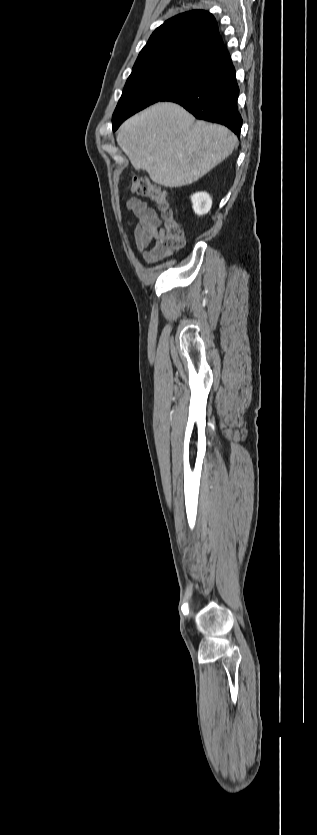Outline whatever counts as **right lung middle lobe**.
<instances>
[{
  "mask_svg": "<svg viewBox=\"0 0 317 835\" xmlns=\"http://www.w3.org/2000/svg\"><path fill=\"white\" fill-rule=\"evenodd\" d=\"M205 79L206 75L190 58L132 72L113 114V131L134 113Z\"/></svg>",
  "mask_w": 317,
  "mask_h": 835,
  "instance_id": "obj_1",
  "label": "right lung middle lobe"
}]
</instances>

== INSTRUCTIONS FOR THE TASK ==
Rewrite the rows above with "Outline" replaced by "Trace" and everything else unchanged. Leave out the pictures.

== ANSWER TO THIS TASK ==
Trace whatever counts as **right lung middle lobe**.
<instances>
[{
  "mask_svg": "<svg viewBox=\"0 0 317 835\" xmlns=\"http://www.w3.org/2000/svg\"><path fill=\"white\" fill-rule=\"evenodd\" d=\"M205 79L206 75L190 58L132 72L113 114V131L134 113Z\"/></svg>",
  "mask_w": 317,
  "mask_h": 835,
  "instance_id": "obj_1",
  "label": "right lung middle lobe"
}]
</instances>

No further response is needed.